— start TEXT SECTION —
I didn’t get the position. At first. However, I was told that I had impressed them and if another position opened, I would be the next person they called. I smiled, shrugged, and moved on. At least I’d tried and got a little interview experience, so it wasn’t a total loss. But within a few weeks, or perhaps a month or two, I got a call: the position was open again and would I consider accepting? And so, I got my first job.
Working at the LRC was interesting. Since it was technically a government facility, I had to have a background check, finger printing, and a badge to get me past the guardhouse. The LRC itself is a gorgeous old building with two floors and balconies overlooking the main central room. It was, in many ways, a very traditional library. Everyone was very quiet and they still used physical cards to check items out to the students. There were some computers, but those were primarily for searching catalogs or for the staff. Ironically, I don’t think I read a single book while I worked there; everything was related to fire, EMS, and disasters. But perhaps that was for the best. I might have spent my time reading instead of shelving.
And boy, was there a lot of shelving! It seemed like very few people came into the library, yet there was always a lot of stuff to put away. In addition to shelving, I photocopied articles from various publications, which were then mailed to students across the country, per their request to the staff. I also learned how to accession and process items. Accessioning is essentially recording filing information about the item to add it to the system. (We had a big book where we wrote down the information and gave the new item a unique number.) Processing involves putting the labels, label covers, and clear protective covers on the books. I also typed up abstracts, which I soon learned were very dry and formal summaries of the topic of the special papers the students were expected to write as part of their training. We also bound copies of these papers and shelved them in one of the upstairs rooms. Those were my primary duties, along with running errands for the librarians and occasionally doing inventory on supplies.
— end TEXT SECTION —
— start DATA RECORDS —
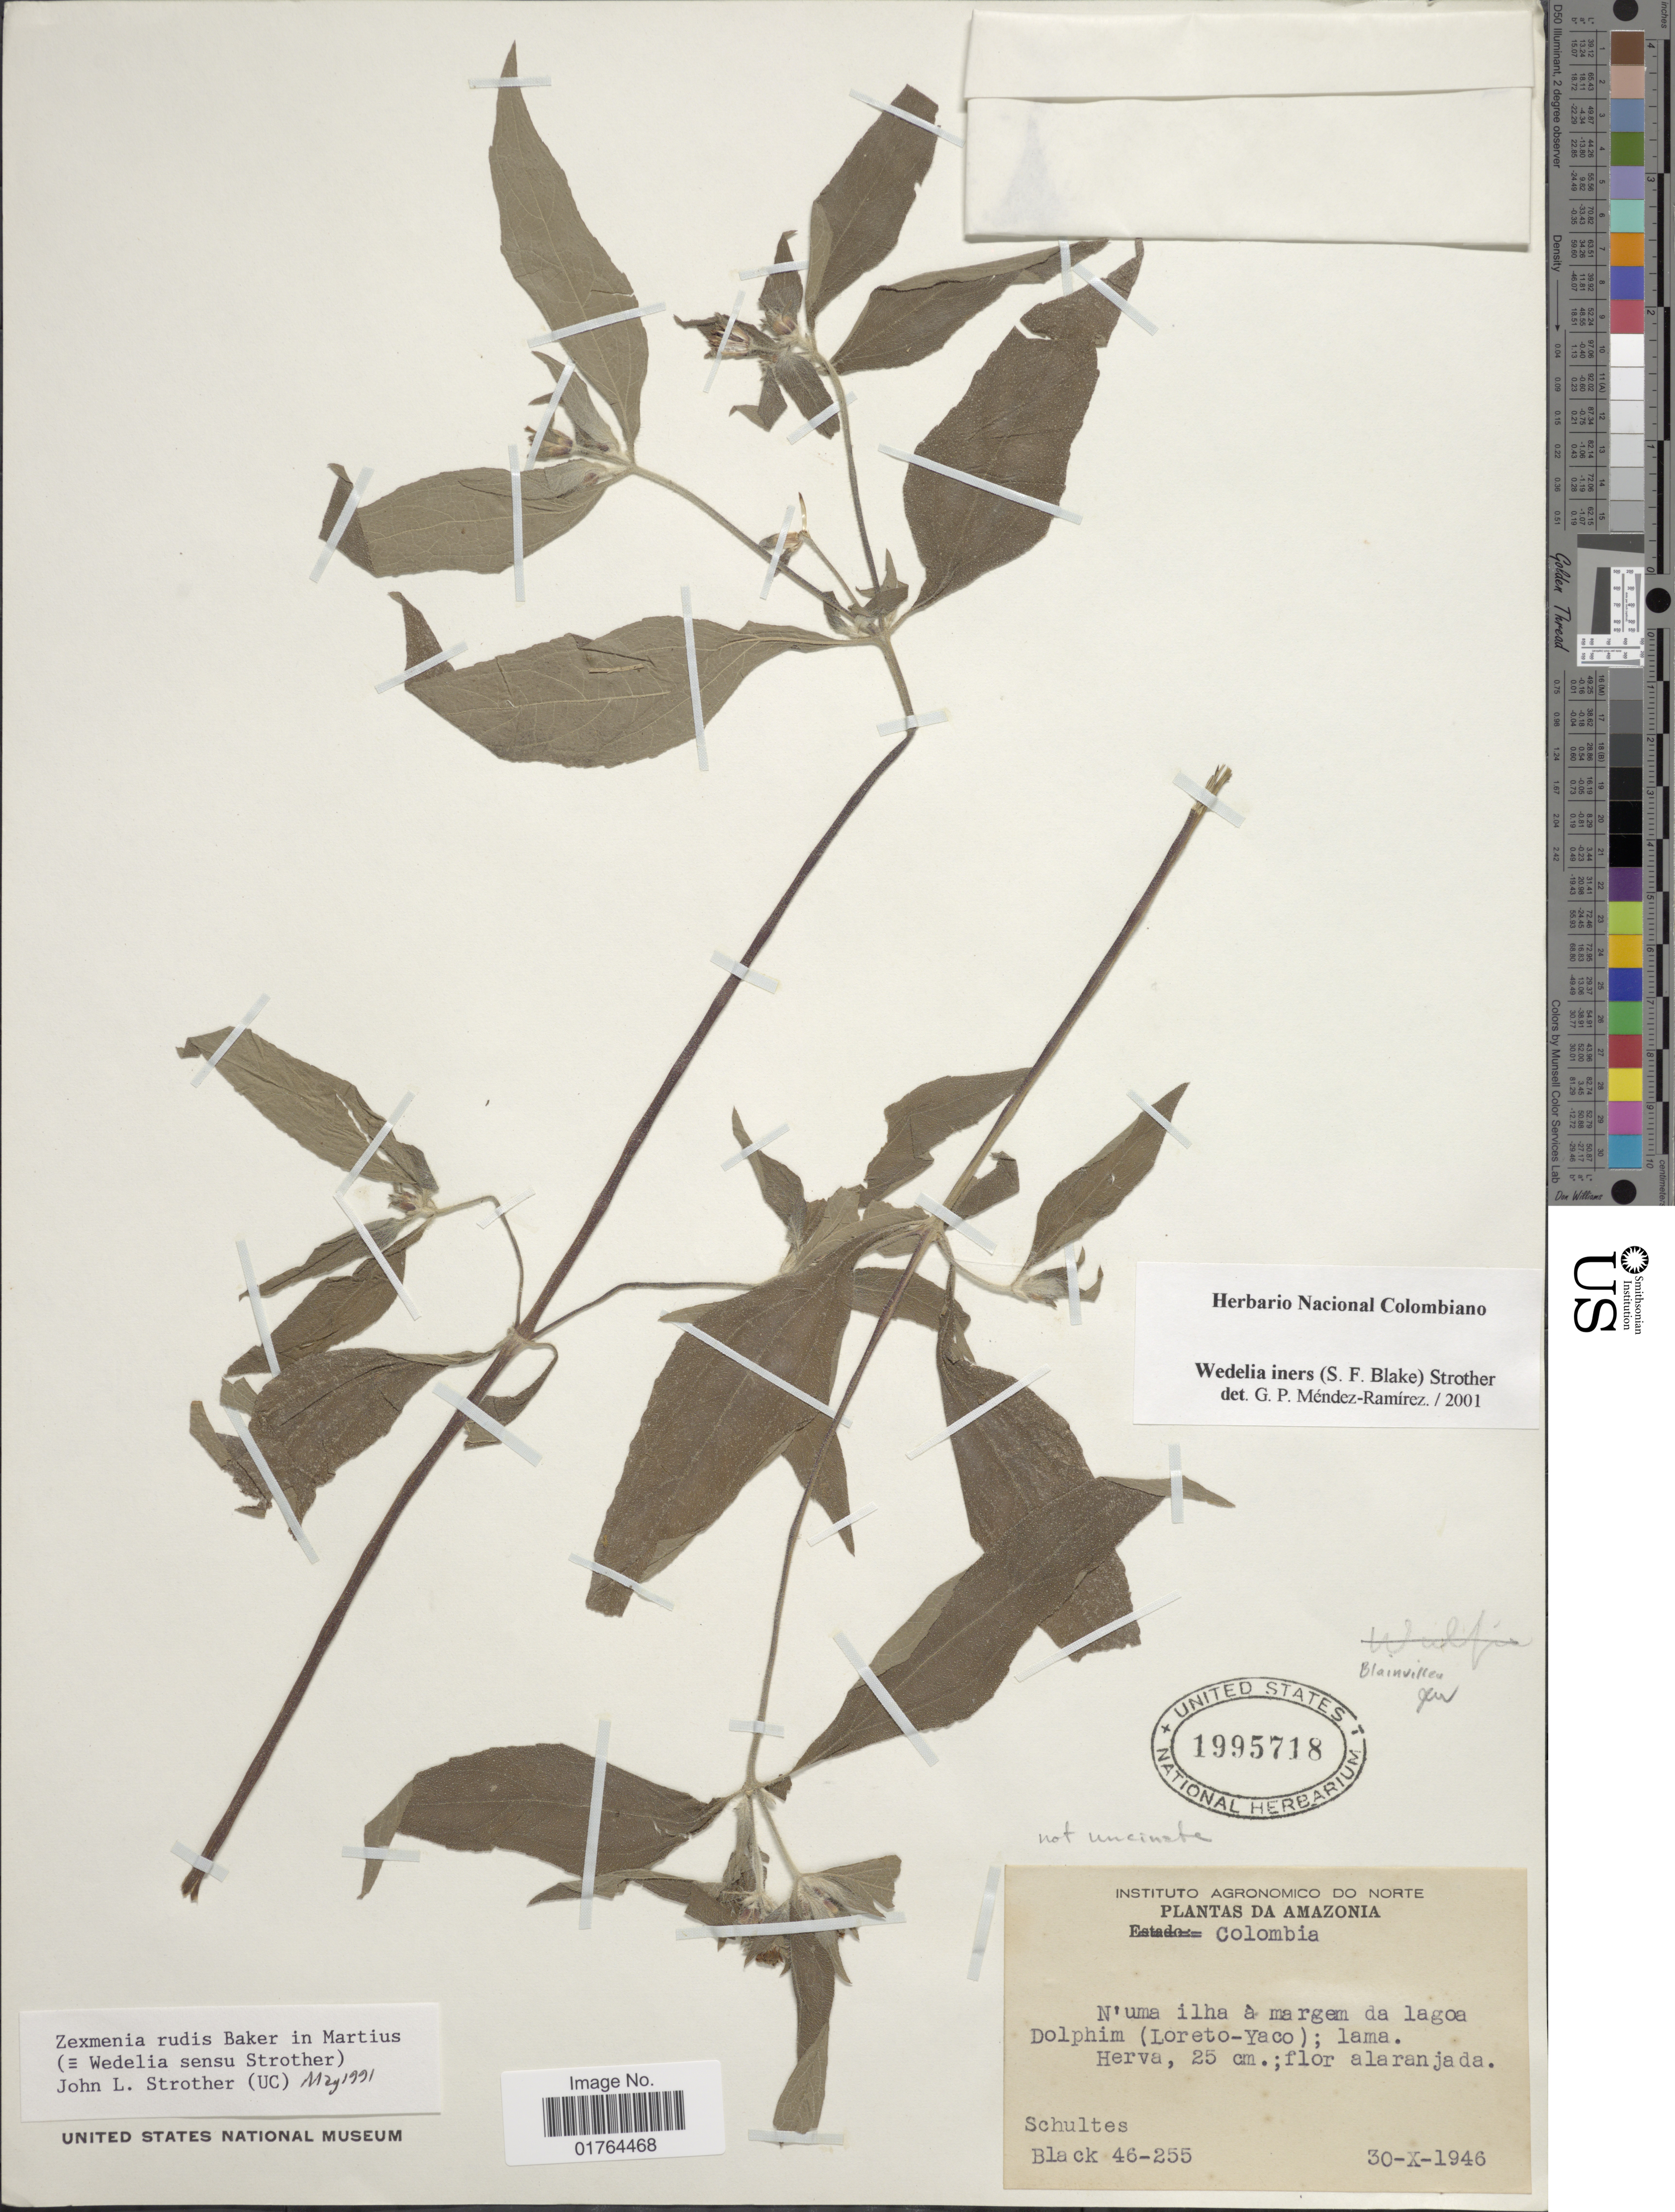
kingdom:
— end DATA RECORDS —
— start DATA RECORDS —
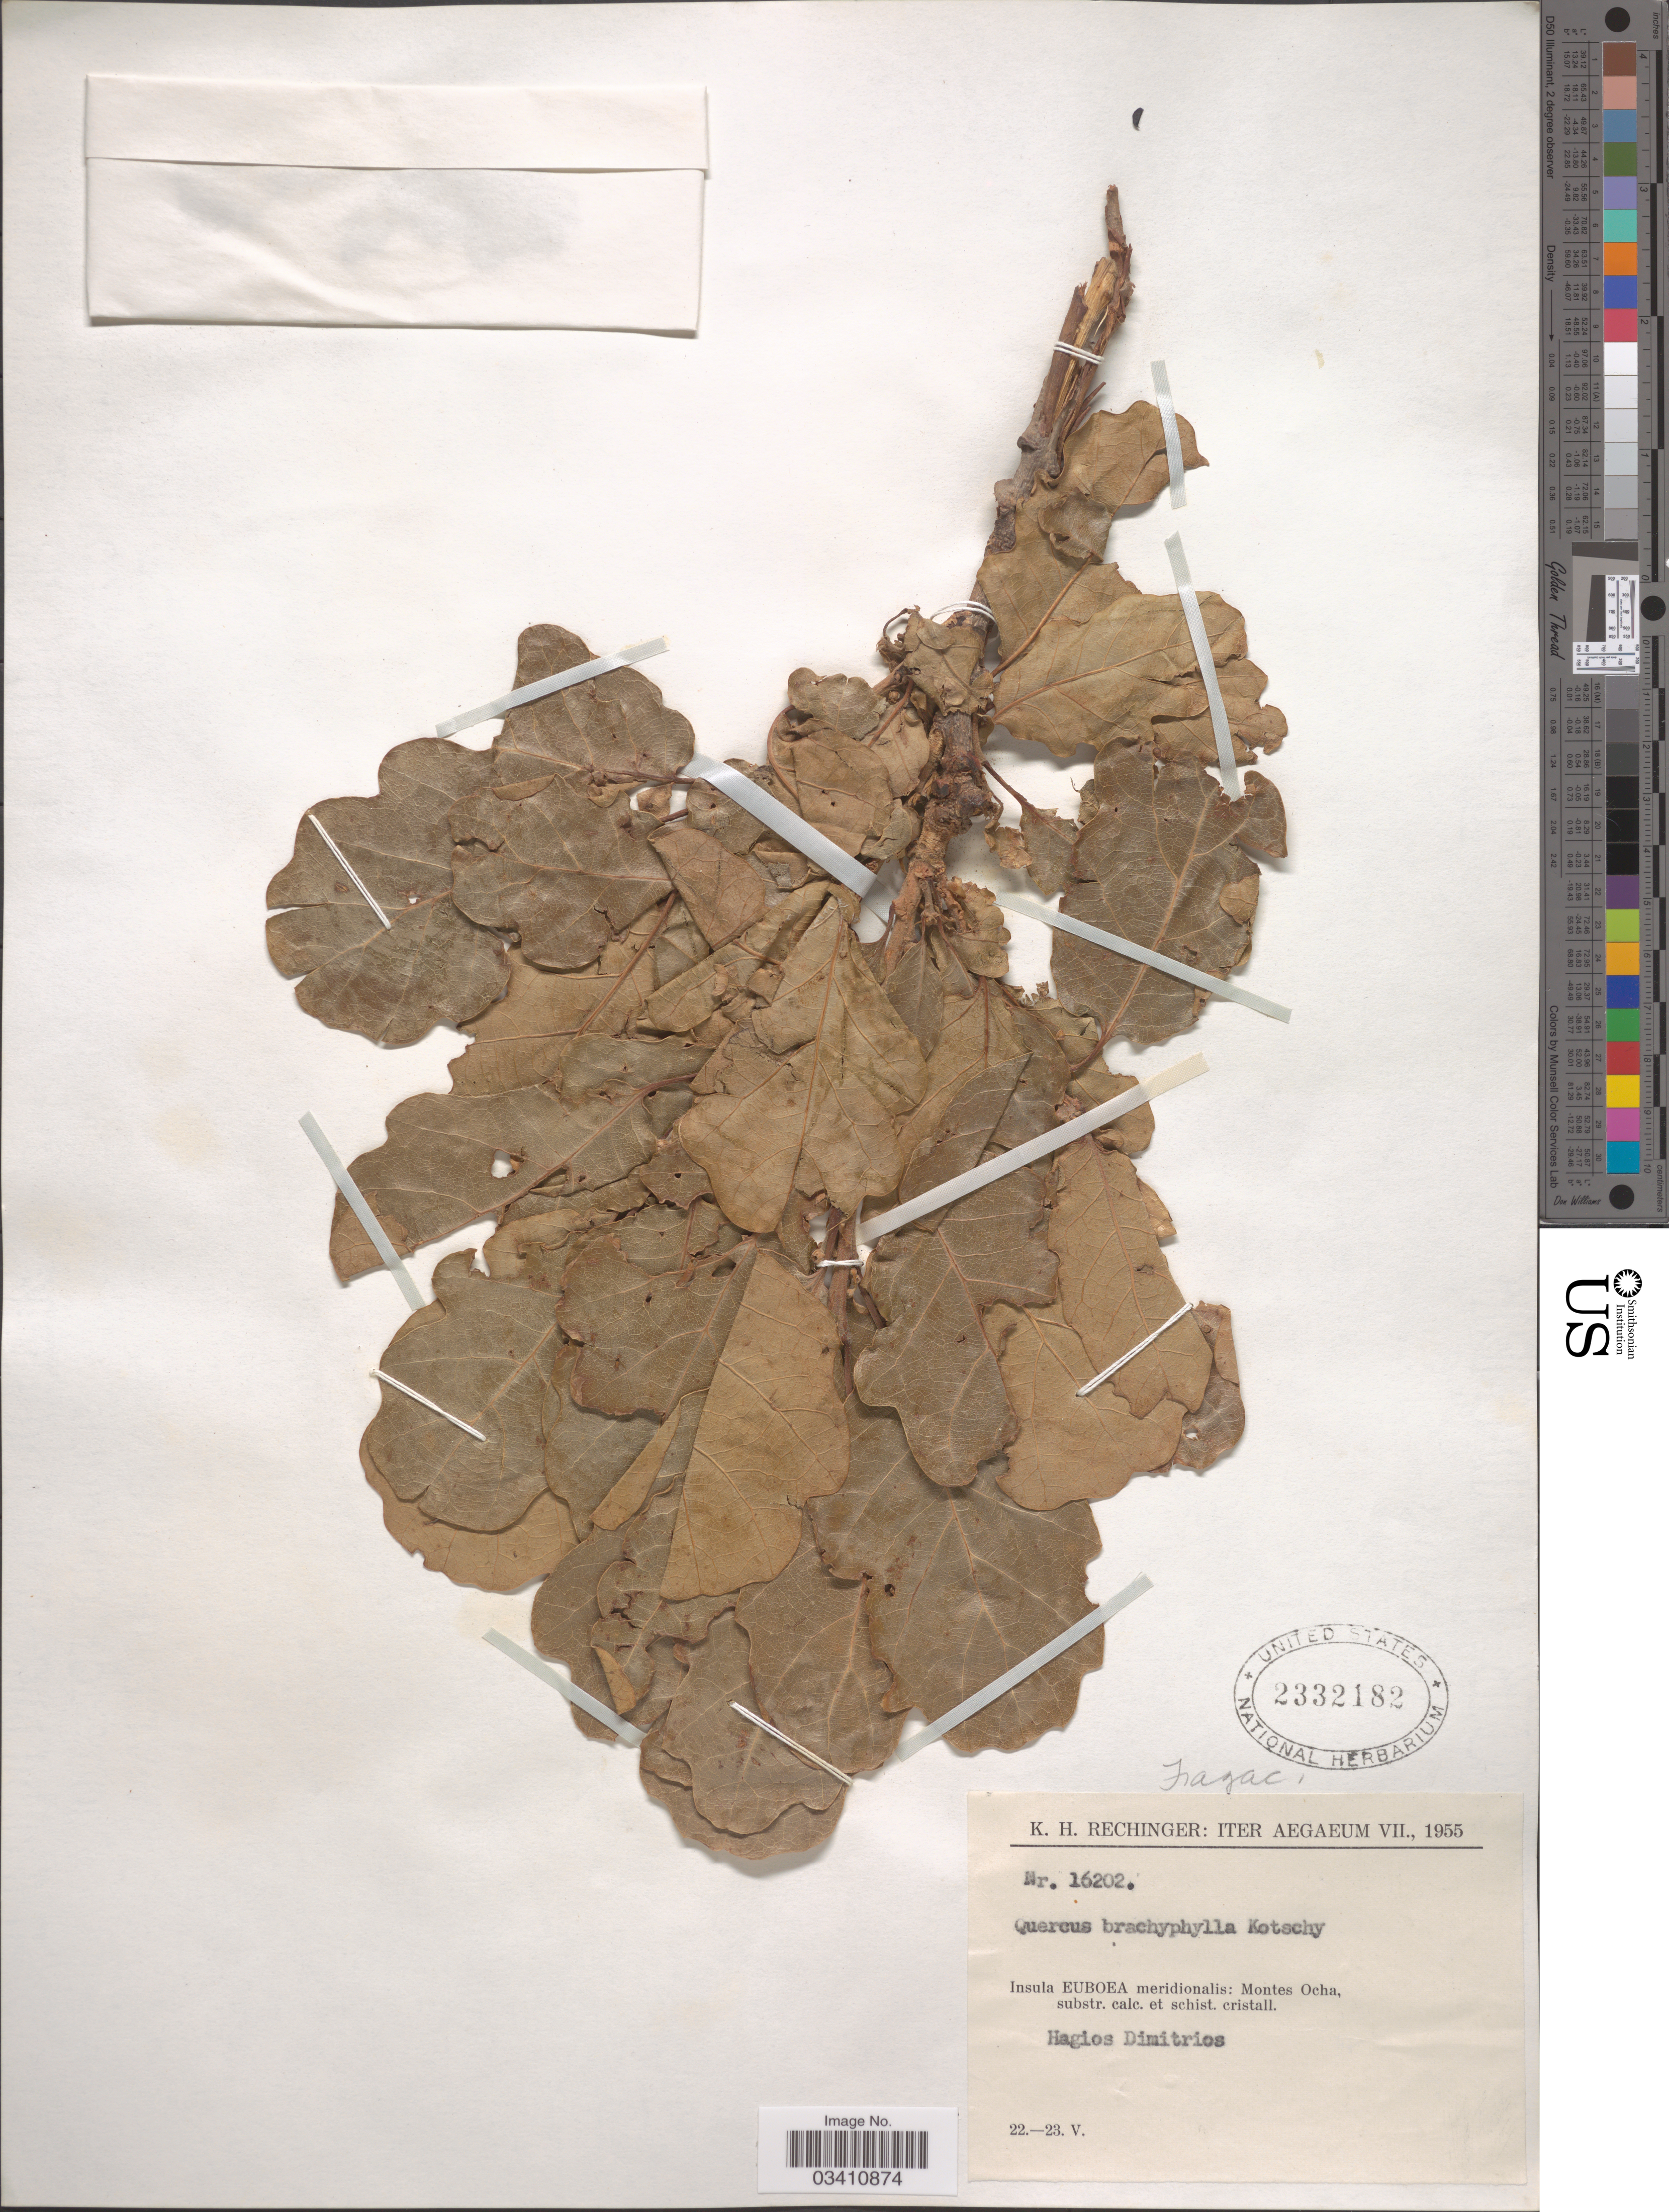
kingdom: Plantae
— end DATA RECORDS —
■ TASKS FOR THIS EXERCISE ■
- 1) Answer these questions about the library job account:
(a) What got the writer past the guardhouse?
(b) What did the staff still use to check items out to the students?
(c) Where were the bound copies of the students' papers shelved?
- 2) Carry on the library job account from its last sentence.
The rows come from a separate source.

■ RESULTS FOR THE EXERCISE ■
- 1)
(a) A badge.
(b) Physical cards.
(c) In one of the upstairs rooms.

- 2)
Even though I worked in a library, I was not a librarian. Pages and aides are the paid grunts of the library world; our work is invaluable, but we’re not on par with official librarians in either prestige or pay-scale. To be a “real” librarian, you need a Masters of Library Science, or MLS. I quickly learned that certified librarians can be very jealous of their positions and strict about who does what according to their certification level. Whenever someone asked me what my job was, I was always careful to say that I was a page or library aide, not a librarian.
I worked at the LRC for three years. Then the economy really tanked and the cutbacks began. I was the last person hired, the lowest on the totem pole, so I was the first to go. The news was devastating. By now, I knew that without a degree, my chances of continuing to work at a library, any library, were slim despite having three years of experience. The thought of being forced to work in retail or fast food terrified me. Luckily, a friend of mine came to the rescue and offered me a position in her mother’s cleaning business. I took it, as it required no degree and, in my case, no interview. And the pay was decent. The bigger the job, the more you were paid. If you didn’t work, you didn’t get paid. There were no such things as vacation days and any illness could be a major blow to one’s income.
I worked as a cleaning lady for three more years as I finished up my Bachelor of Arts in English. I thought about going to a two-year program to earn my MLS, but college had left me financially and emotionally crippled. I couldn’t contemplate returning to academia, so I kept cleaning. But I didn’t want to stay a cleaning lady for the rest of my life. Dissatisfied, I started combing the “Help Wanted” ads for possible library jobs.
I reapplied at the LRC when a spot reopened there, but my application was declined. It didn’t bother me too much; I didn’t really want to deal with the gossip and petty politics. Then, a similar position opened up at the main branch of the Frederick County Library System, the C. Burr Artz Public Library (affectionately known as “Artz.”) I applied and went for the interview, but found that my competition comprised at least a dozen other librarians, each with far more degrees and experience than I did. The interview process was also rather harrowing and extremely formal, and I’m sure my nervousness was apparent. Needless to say, I did not get the position.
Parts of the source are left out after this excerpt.